Illustration: Kieran O’Brien
Katalin Karikó was born on January 17, 1955, and grew up in the Hungarian town of Kisújszállás. She attended the university of Szeged, where in 1976 she attended a lecture on the possible therapeutic applications of mRNA, setting the stage for the focus of her scientific career.
In 1976, the medicinal potential for mRNA was just beginning to be imagined. The existence of this biomolecule had only been established 15 years earlier, and the scientific community was working toward a detailed understanding of its natural function.
At the time, it was understood that mRNA acted as a messenger (hence the “m”) that delivered genetic code from DNA to the biological machinery for producing proteins. The subtler details of this process were, and are still today, being better clarified.
An understanding of the basic details of mRNA’s natural function is all that is required to dream about its therapeutic potential. If mRNA coding for disease-related proteins could be delivered to human cells, those cells would become little protein factories. The immune system would then develop defenses against those proteins, and be able to recognize and destroy the real disease.
Against the backdrop of this basic idea Karikó began her post-graduate studies in Szeged. She worked with Professor Jenö Tomasz to test the antiviral effects of bespoke synthetic RNA.
In 1985, she moved to the USA with her husband and two-year-old daughter to begin working at Temple University in Philadelphia. While at Temple she worked with double-stranded RNA, investigating its impact on patients with AIDS, hematological diseases and chronic fatigue.

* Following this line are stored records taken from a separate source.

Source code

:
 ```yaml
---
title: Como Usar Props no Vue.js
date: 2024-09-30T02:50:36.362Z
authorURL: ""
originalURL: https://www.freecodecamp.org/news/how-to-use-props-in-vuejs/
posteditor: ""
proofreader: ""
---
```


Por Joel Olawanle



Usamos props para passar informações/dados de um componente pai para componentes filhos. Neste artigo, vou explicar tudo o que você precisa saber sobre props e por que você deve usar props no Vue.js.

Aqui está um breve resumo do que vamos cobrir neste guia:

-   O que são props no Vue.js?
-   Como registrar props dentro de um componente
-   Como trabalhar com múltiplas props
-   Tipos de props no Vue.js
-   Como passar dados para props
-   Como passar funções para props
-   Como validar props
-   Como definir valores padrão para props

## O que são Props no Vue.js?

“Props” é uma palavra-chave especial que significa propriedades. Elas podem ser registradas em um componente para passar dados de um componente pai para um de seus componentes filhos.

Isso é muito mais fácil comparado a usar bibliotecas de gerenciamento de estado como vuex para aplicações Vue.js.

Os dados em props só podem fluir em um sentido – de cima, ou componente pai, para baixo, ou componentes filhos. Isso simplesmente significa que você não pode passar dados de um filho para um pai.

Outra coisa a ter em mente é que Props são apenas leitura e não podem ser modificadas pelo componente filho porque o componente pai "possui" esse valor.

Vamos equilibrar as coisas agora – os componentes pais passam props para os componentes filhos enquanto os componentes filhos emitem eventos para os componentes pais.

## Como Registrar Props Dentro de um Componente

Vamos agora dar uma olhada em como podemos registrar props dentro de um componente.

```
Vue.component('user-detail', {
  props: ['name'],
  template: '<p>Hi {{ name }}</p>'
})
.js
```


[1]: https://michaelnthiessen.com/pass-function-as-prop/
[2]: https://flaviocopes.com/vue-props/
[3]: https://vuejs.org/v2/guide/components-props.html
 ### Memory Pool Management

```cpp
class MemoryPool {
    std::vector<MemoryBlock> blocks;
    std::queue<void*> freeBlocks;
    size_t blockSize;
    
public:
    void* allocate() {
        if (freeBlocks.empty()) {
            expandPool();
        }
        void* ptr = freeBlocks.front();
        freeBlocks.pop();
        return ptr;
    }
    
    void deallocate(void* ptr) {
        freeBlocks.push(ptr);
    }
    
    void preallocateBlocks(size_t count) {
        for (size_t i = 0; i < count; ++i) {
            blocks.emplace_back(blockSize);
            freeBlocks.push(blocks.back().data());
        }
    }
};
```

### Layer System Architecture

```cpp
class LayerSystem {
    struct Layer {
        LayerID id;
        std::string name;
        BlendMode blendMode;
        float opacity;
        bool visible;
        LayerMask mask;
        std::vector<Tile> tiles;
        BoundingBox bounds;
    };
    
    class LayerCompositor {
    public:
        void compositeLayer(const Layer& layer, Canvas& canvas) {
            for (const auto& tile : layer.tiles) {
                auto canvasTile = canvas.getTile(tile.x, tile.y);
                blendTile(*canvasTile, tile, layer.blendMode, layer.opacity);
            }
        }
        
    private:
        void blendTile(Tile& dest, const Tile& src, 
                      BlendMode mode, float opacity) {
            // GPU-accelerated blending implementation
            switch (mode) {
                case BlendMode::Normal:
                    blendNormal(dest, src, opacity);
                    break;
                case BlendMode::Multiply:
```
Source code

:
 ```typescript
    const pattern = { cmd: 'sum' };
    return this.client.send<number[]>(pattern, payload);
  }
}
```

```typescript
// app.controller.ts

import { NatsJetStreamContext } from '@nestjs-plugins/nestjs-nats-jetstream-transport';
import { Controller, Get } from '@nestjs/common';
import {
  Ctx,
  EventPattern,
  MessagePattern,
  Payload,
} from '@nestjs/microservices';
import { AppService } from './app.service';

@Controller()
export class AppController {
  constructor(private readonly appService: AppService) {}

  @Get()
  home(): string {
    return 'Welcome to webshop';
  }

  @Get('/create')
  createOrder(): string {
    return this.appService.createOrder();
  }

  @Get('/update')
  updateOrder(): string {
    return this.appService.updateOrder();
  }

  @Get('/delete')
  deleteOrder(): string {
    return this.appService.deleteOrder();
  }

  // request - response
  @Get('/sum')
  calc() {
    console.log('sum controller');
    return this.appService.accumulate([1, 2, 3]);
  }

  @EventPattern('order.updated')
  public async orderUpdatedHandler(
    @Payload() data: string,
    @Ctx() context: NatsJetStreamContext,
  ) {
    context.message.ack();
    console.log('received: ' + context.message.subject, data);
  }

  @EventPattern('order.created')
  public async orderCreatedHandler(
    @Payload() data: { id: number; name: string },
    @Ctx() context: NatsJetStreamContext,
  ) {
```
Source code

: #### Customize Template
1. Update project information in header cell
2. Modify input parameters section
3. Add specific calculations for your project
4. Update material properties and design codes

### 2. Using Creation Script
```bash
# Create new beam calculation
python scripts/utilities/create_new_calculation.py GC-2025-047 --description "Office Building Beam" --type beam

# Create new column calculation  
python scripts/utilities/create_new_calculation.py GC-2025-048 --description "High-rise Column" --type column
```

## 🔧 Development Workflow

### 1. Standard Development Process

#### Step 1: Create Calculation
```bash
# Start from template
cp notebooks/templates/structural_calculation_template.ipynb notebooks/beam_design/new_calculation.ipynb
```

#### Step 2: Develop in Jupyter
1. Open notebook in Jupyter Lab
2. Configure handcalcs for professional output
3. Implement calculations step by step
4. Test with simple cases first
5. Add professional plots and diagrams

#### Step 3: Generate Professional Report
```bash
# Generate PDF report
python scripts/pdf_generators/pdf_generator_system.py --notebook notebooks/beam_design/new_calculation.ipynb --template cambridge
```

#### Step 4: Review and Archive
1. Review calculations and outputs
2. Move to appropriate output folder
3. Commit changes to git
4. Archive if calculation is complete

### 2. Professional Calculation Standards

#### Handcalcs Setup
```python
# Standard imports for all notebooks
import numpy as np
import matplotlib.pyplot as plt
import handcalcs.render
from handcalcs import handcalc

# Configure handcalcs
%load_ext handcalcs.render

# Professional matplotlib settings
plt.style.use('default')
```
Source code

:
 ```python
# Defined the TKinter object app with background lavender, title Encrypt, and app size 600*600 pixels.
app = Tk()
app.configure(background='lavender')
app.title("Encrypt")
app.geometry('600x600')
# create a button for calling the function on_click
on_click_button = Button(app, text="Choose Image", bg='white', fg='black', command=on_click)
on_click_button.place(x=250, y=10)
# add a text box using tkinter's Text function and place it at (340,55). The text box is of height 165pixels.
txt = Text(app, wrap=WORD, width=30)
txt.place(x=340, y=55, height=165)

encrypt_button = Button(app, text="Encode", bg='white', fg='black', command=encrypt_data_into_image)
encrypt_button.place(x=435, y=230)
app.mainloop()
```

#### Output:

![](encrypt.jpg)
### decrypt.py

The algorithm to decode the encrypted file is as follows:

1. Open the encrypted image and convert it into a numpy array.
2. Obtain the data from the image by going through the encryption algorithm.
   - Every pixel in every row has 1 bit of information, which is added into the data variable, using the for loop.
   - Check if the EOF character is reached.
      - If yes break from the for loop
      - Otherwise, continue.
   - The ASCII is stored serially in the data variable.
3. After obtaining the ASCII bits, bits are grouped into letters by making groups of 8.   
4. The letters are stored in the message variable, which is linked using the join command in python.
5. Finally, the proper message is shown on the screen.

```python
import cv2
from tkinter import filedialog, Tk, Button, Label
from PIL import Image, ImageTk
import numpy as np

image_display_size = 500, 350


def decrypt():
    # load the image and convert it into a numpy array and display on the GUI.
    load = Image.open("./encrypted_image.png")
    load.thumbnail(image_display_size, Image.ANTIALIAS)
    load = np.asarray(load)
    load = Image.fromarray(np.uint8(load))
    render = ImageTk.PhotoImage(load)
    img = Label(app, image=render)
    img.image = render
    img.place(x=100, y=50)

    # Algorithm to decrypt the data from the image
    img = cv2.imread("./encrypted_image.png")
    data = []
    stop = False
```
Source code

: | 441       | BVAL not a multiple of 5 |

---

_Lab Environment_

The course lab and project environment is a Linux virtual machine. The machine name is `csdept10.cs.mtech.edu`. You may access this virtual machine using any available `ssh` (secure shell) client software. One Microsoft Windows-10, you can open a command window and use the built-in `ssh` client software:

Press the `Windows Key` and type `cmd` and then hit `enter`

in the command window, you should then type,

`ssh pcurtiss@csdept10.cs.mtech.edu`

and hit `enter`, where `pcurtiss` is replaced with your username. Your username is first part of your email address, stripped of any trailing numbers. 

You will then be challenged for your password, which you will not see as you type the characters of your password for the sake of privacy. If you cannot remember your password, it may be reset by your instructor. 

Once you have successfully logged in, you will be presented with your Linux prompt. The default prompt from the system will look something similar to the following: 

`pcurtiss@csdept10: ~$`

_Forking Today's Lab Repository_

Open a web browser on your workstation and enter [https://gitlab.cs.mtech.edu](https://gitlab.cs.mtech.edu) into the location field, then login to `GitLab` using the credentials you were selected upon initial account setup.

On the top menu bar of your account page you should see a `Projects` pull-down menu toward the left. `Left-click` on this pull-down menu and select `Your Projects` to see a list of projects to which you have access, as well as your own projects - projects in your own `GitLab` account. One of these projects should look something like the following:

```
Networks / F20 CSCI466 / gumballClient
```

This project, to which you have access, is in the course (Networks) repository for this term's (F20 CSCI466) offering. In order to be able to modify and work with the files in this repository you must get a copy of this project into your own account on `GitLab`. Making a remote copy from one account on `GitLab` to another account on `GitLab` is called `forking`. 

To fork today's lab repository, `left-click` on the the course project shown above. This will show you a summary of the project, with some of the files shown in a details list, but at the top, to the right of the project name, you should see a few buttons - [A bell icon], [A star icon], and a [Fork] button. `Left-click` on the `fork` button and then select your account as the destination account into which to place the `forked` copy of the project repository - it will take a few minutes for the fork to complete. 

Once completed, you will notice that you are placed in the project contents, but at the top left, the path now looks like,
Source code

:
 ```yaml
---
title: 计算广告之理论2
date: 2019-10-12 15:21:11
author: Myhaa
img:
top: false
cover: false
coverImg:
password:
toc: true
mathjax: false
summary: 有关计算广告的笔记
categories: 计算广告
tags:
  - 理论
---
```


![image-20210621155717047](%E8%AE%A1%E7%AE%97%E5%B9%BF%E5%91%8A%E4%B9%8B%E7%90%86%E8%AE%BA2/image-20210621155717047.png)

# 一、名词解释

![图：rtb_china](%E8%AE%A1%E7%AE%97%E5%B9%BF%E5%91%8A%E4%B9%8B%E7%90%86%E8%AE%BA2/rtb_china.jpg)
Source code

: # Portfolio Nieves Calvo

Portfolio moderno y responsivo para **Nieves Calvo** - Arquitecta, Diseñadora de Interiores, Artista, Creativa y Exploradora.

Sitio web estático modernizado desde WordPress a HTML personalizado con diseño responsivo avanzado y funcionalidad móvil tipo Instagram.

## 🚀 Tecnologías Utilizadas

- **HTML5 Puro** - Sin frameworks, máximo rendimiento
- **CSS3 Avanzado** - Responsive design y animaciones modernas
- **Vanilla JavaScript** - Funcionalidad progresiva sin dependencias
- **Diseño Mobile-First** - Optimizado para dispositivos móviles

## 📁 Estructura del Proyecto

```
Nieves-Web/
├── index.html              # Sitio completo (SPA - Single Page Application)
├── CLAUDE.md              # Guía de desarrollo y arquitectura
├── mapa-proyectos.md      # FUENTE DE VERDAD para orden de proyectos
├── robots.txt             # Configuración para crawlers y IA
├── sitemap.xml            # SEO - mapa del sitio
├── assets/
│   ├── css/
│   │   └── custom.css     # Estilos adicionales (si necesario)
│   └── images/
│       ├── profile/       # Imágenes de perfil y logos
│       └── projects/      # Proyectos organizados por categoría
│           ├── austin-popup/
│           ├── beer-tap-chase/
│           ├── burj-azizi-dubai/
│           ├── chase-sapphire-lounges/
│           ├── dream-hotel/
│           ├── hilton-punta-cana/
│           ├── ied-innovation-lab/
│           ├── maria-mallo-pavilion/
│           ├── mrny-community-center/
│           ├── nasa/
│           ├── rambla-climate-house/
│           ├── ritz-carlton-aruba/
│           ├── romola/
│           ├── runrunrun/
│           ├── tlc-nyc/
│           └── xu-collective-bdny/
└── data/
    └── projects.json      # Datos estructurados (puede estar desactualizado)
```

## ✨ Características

In 1990 she was offered a tenure track position at the University of Pennsylvania. Around this time, a different group of researchers developed a technique for injecting mice with RNA in such a way that those mice started to produce the proteins encoded by the RNA.
Developing an analogous technique for humans was still a long way off. In 1990 it was known that naked RNA, when injected into humans, caused a rapid immune system response. This response destroyed the RNA long before it could reach cells and start protein production.
The first step to understanding how to get around this problem was to figure out which part of the structure of RNA caused the immune response. Without an answer to this question, the development of RNA therapeutics was stopped dead in its tracks.
After six years of work at the University of Pennsylvania, due in part to a lack of interest from funding agencies in supporting her work, Karikó was demoted from her tenure track position. This type of demotion generally leads to the end of a scientific career. In the same year, she was treated for cancer and her husband encountered a visa problem, leaving him temporarily stuck in Hungary.
On a reduced salary and with no prospect of being able to attract students to help with her research, she persisted, and eventually met a collaborator who was able to help further her work. The immunologist Drew Weissman moved to the University of Pennsylvania in 1997, and found himself fighting for photocopy time with Karikó.
They started to collaborate and developed a novel hypothesis that relied on one of the oldest known immune responses. In natural systems, RNA does not look like it is drawn in textbooks. Different organisms “decorate” their RNA, adding chemical modifications which act as a fingerprint. Bacteria can use these patterns of chemical decoration to identify which DNA belong to themselves, and which DNA are foreign and should be destroyed.
Karikó and Weismann wondered if perhaps a similar process was being played out in the human immune response to external RNA. To test this theory they chemically modified a selection of the building blocks that make up RNA. They incorporated these decorated RNA building blocks into larger strands of the biomolecule and observed the response after exposing them to immune cells.
They found that many of these modifications suppressed immune responses. One modification to the RNA building block called uracil had a particularly stark effect on immune responses. This same modification is being used in two of the vaccines that in 2021 are being distributed around the world to combat the COVID-19 pandemic.
Today, Karikó is a senior vice president of BioNtech, one of the companies involved in the SARS-CoV-2 vaccine effort. She accepted this position in 2013, after the University of Pennsylvania refused to reinstate her to a tenure track position. She helps direct the company’s portfolio of RNA-based research which expands far beyond viral vaccines. For example, the company recently published work looking at a vaccine for multiple sclerosis.
The field of RNA therapeutics that Katalin Karikó helped to found is having a massive impact on the world today, only 16 years after her key discovery. This field is still in its infancy, and the full impact of her determination and sheer force of will is a long way from being realized.